University of Minnesota researchers have discovered a new method of moving objects using ultrasound waves. The research — which opens the door for the application of contactless manipulation in industries such as manufacturing and robotics, where devices wouldn’t need a built-in power source to move — was published in Nature Communications.
It’s been demonstrated before that light and sound waves can manipulate objects, but the objects have always been smaller. The team has developed a method that can move larger objects using the principles of metamaterial physics.
By placing a metamaterial pattern on the surface of an object, the researchers were able to use sound to steer it in a certain direction without physically touching it.
“We have known for a while that waves and light and sound can manipulate objects,” said Professor Ognjen Ilic, senior author. “What sets our research apart is that we can manipulate and trap much bigger objects if we make their surface a metamaterial surface, or a ‘metasurface.’”
Using this technique, the researchers can also pull an object toward a source — in addition to moving it forward.
“Contactless manipulation is a hot area of research in optics and electromagnetism, but this research proposes another method for contactless actuation that offers advantages that other methods may not have,” said grad student Matthew Stein, first author.
The team aims to test out higher frequencies of waves and different materials and object sizes in the future.
“I think we’re charting in a new direction here and showing that without physical contact, we can move objects, and that motion can be controlled simply by programming what is on the surface of that object," Ilic said. "This gives us a new mechanism to contactlessly operate things.”
Here is a Tech Briefs interview, edited for length and clarity, with Ilic.
Tech Briefs: What inspired your research?
Ilic: We were interested to study how the energy and momentum of waves can be used to move objects without physical contact. We learned that if we turned the surface of an object into a metamaterial surface (also called a metasurface), we could realize new modes of motion, such as autonomous self-guidance or tractor beaming, that were previously not possible.
Metamaterials are materials that have precisely engineered patterns that give them properties not found in natural materials. These patterns are usually periodic.
Tech Briefs: What were the biggest technical challenges you faced?
Ilic: The process of designing the metasurface pattern is involved and informed by computer simulations. But once we got the designs down, the actual fabrication was done with standard 3D printing.
Tech Briefs: Can you explain in simple terms how the technology works.
Ilic: Waves can exert pressure on objects in their path, but the ability to control this pressure is severely limited by how all “conventional” objects scatter waves. In our approach, we show that if we deliberately pattern the surface of an object, we can precisely control the pressure of the wave at each point on the object (the object can be almost anything, as long as we can etch tiny patterns into it). This new control enables contact-free actuation phenomena (guidance, steering, tractor beaming) that were previously not possible.
Tech Briefs: What’s the next step with regards to testing at higher frequencies?
Ilic: We are interested in higher frequencies as this allows is to make objects smaller and still make it possible to move them without contact. We are also looking at different types of metasurface patterns. This paper has the first results to demonstrate the concept, but there are many (infinite!) ways that a surface can be patterned into a metasurface. We would like to survey and understand which metasurface “unit cell” topologies work best and how this concept can be scaled up or down, depending on the target application.

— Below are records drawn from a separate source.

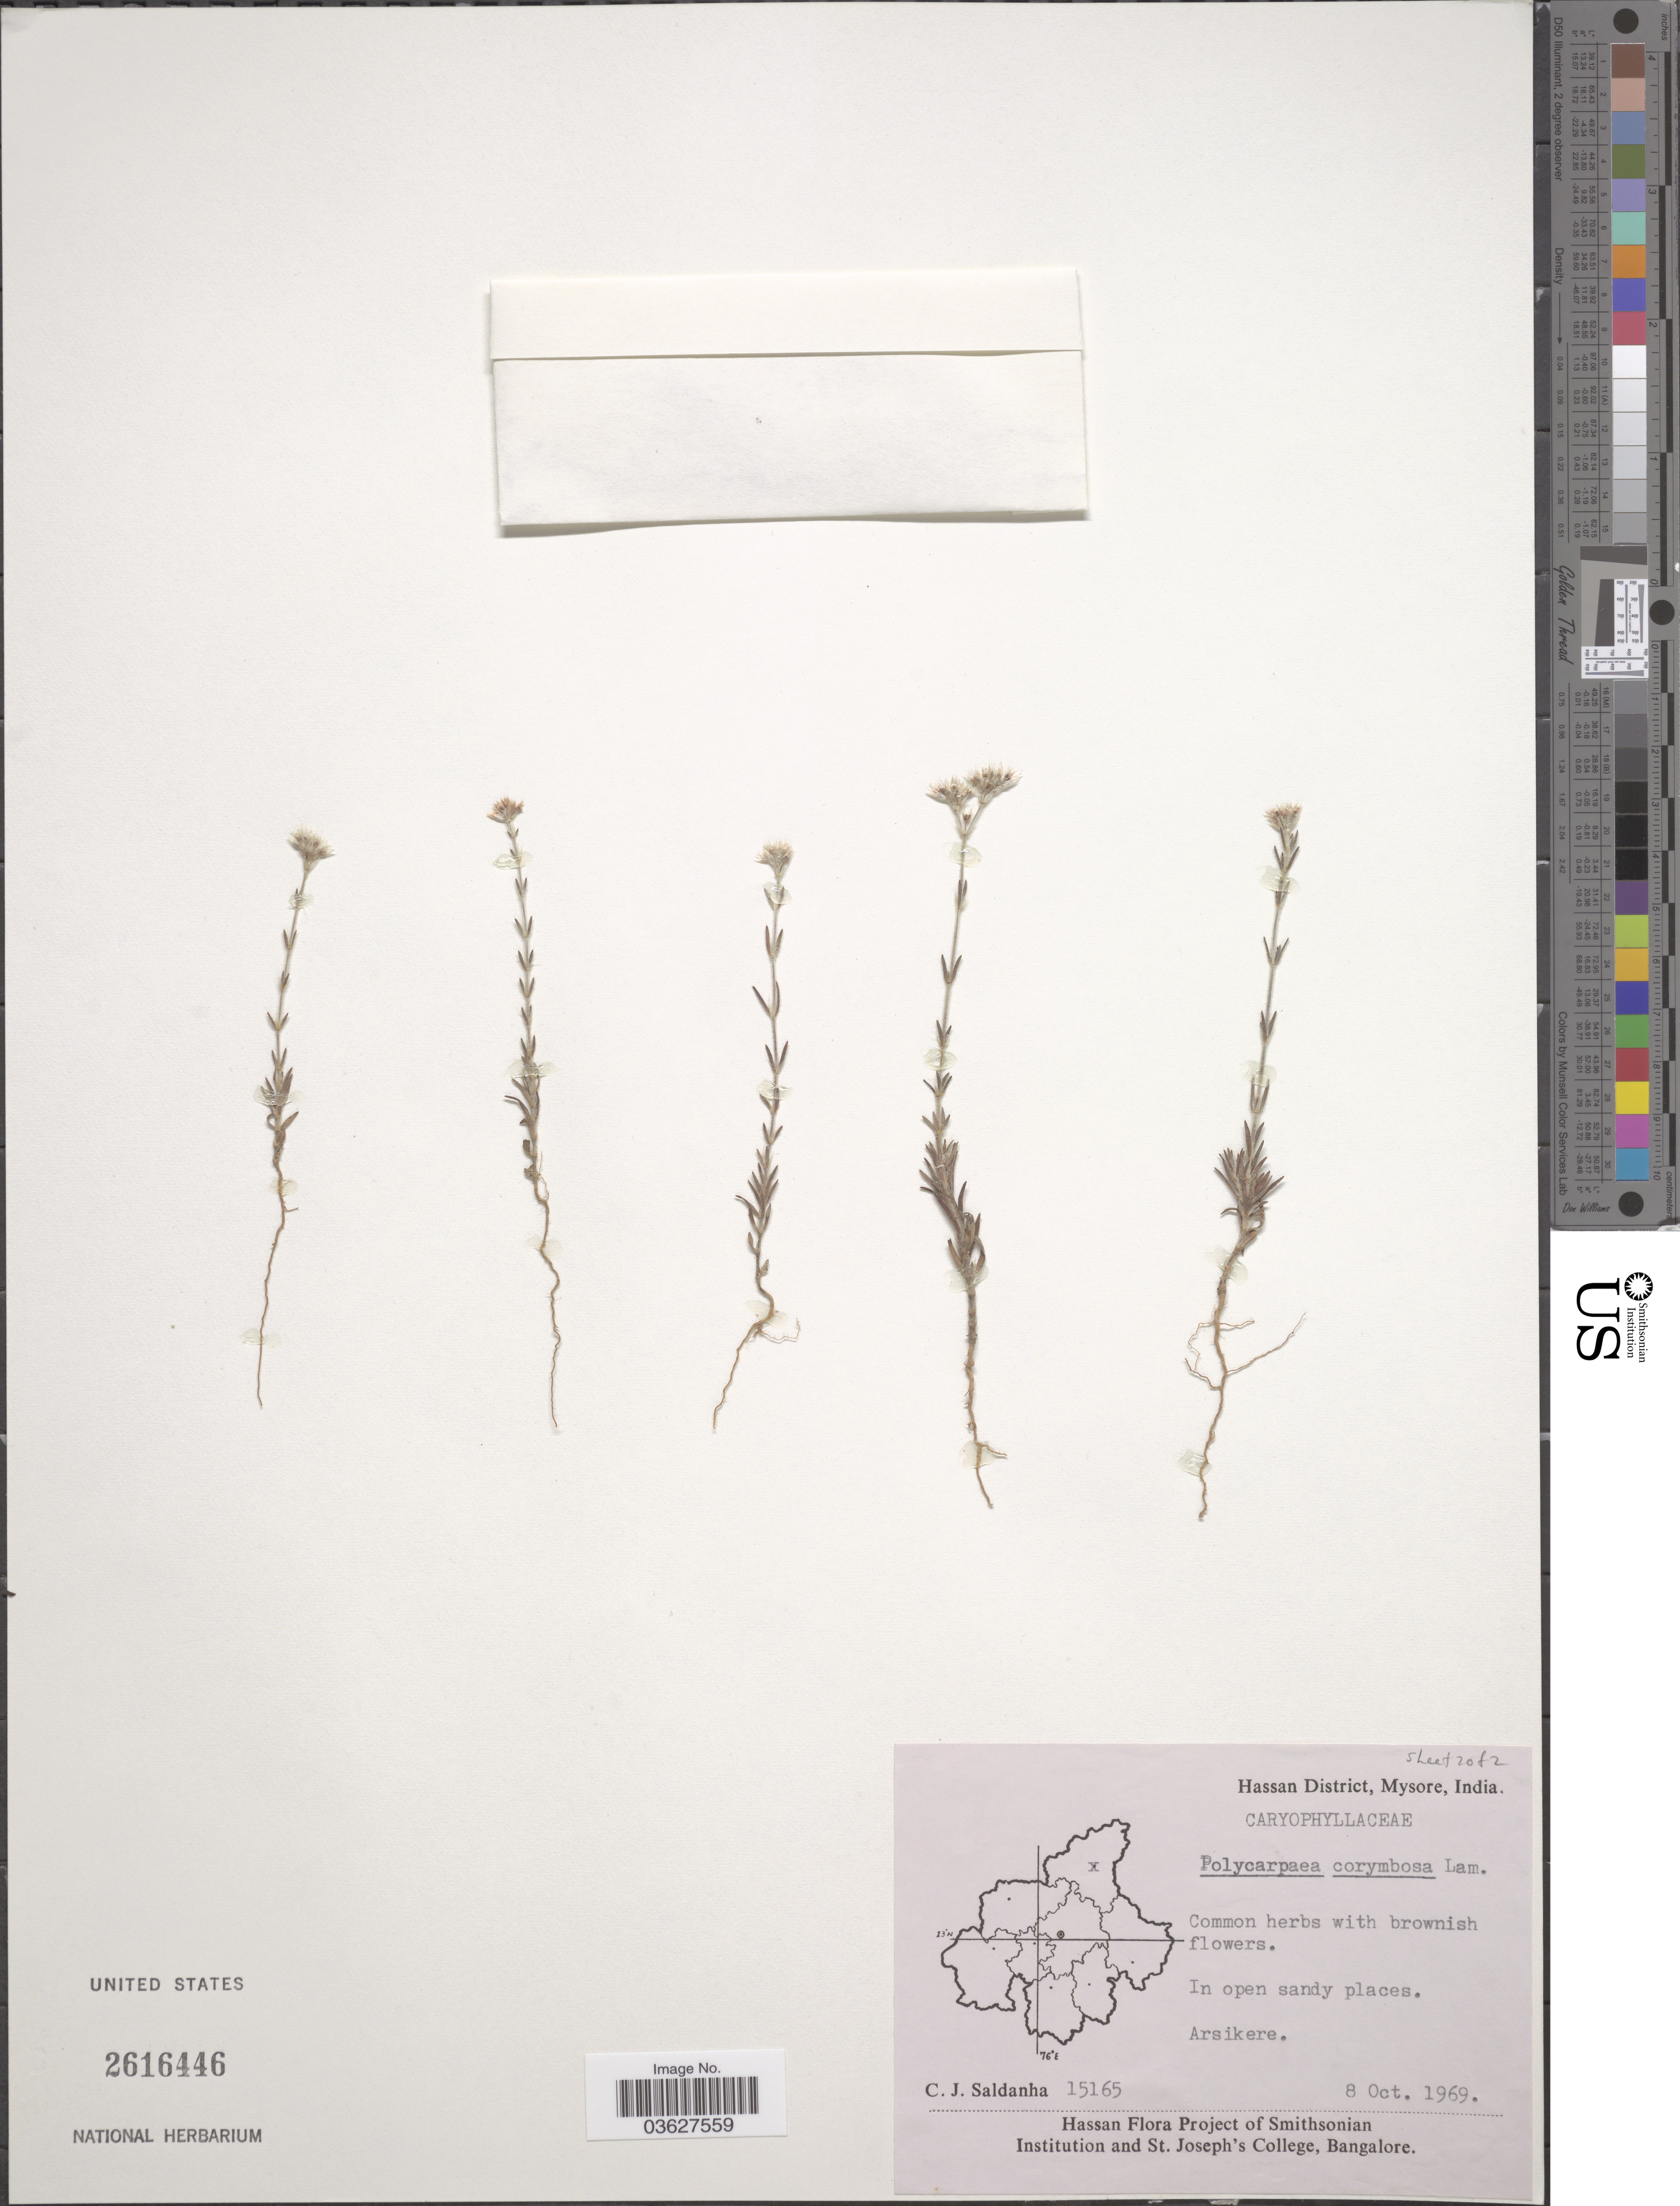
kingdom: Plantae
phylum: Tracheophyta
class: Magnoliopsida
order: Caryophyllales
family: Caryophyllaceae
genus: Polycarpaea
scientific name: Polycarpaea corymbosa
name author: (L.) Lam.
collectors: C. J. Saldanha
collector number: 15165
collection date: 1969-10-08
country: India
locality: Hassan District, Mysore. Arsikere.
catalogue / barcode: US 2616446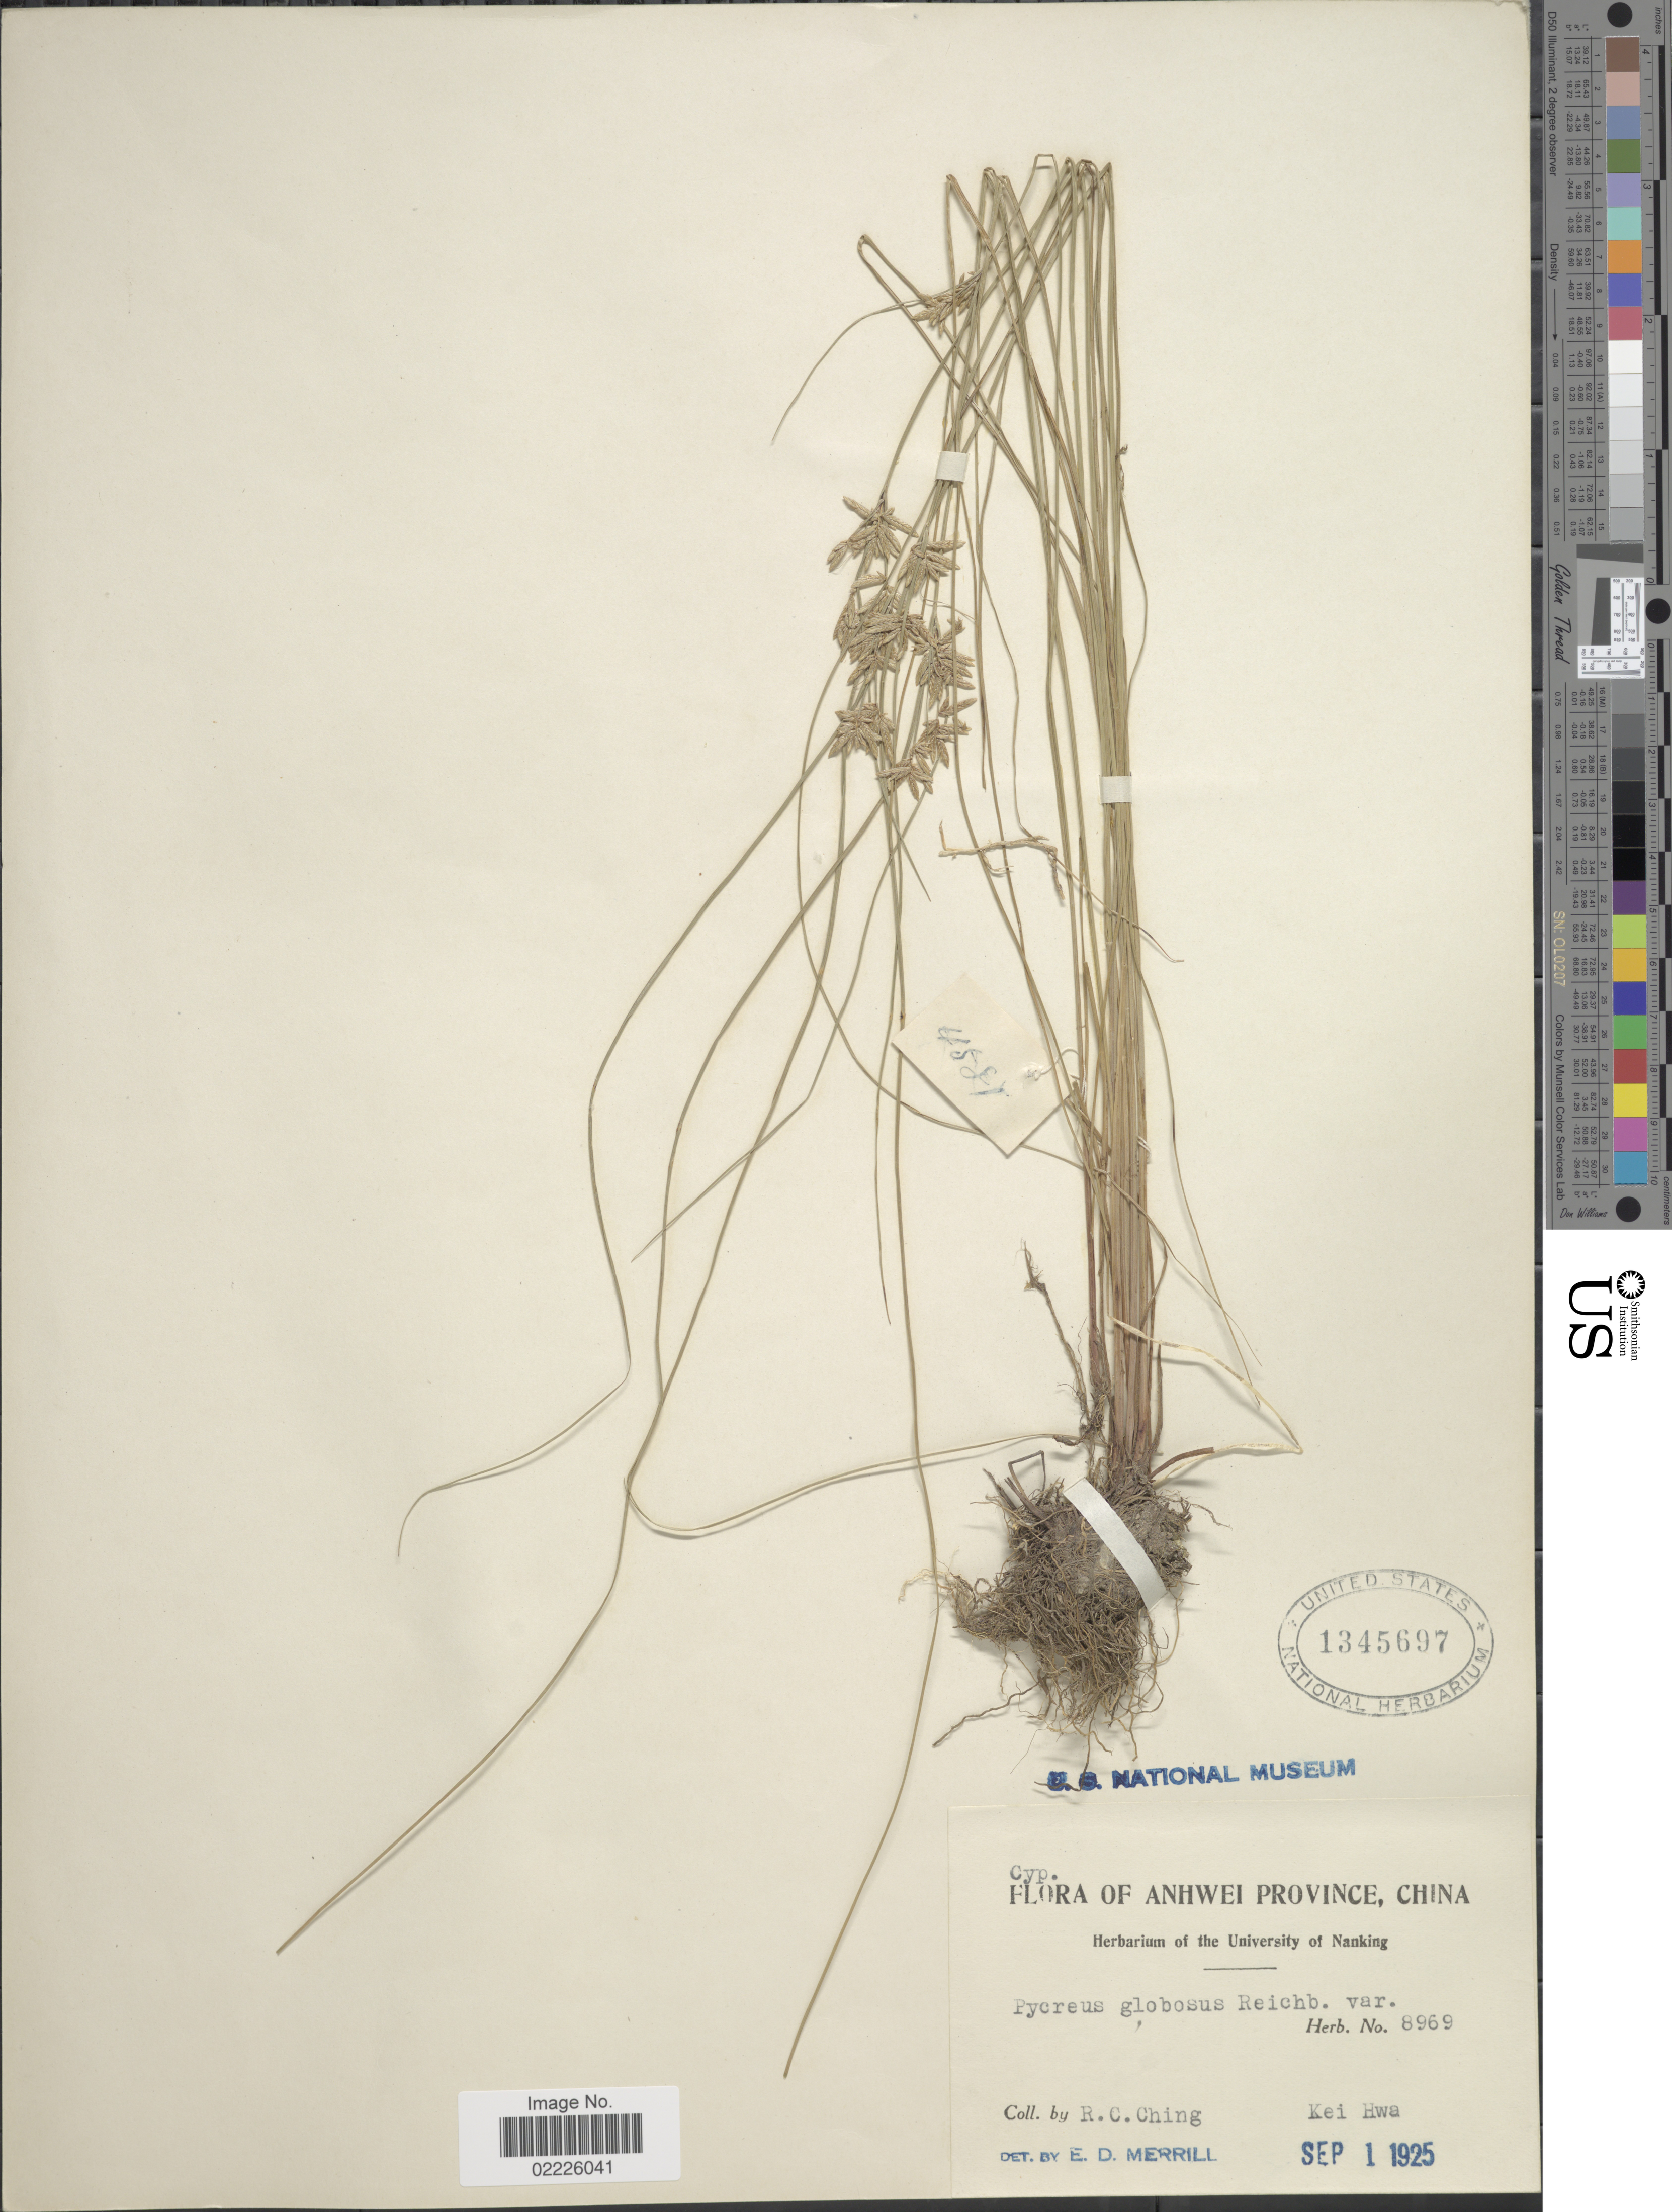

Tech Briefs: Do you have any advice for engineers aiming to bring their ideas to fruition?
Ilic: In our research, we are always on the lookout for how our skills and knowledge across different areas can come together to give us fresh and new ideas to solve a problem. Here, we combined our knowledge of wave physics with our previous experience in designing metamaterials for very different applications: This combination led us to solve the contactless actuation problem.
Tech Briefs: Is there anything else you’d like to add?
Ilic: We are excited about the future implications of this concept for robotics. The ability to actuate and move objects from a distance and without physical contact could lead to new applications and devices for robotic surgery, guided drug delivery, manufacturing, and potentially even long-range actuation and tractor beams.
One exciting application is to use light (not sound) and optical metamaterials for space propulsion. Sail-like spacecraft could be propelled using light and would not need to carry any fuel on board. Some of our research, and research of others, explores how optical metamaterials can be used for long-range actuation and propulsion.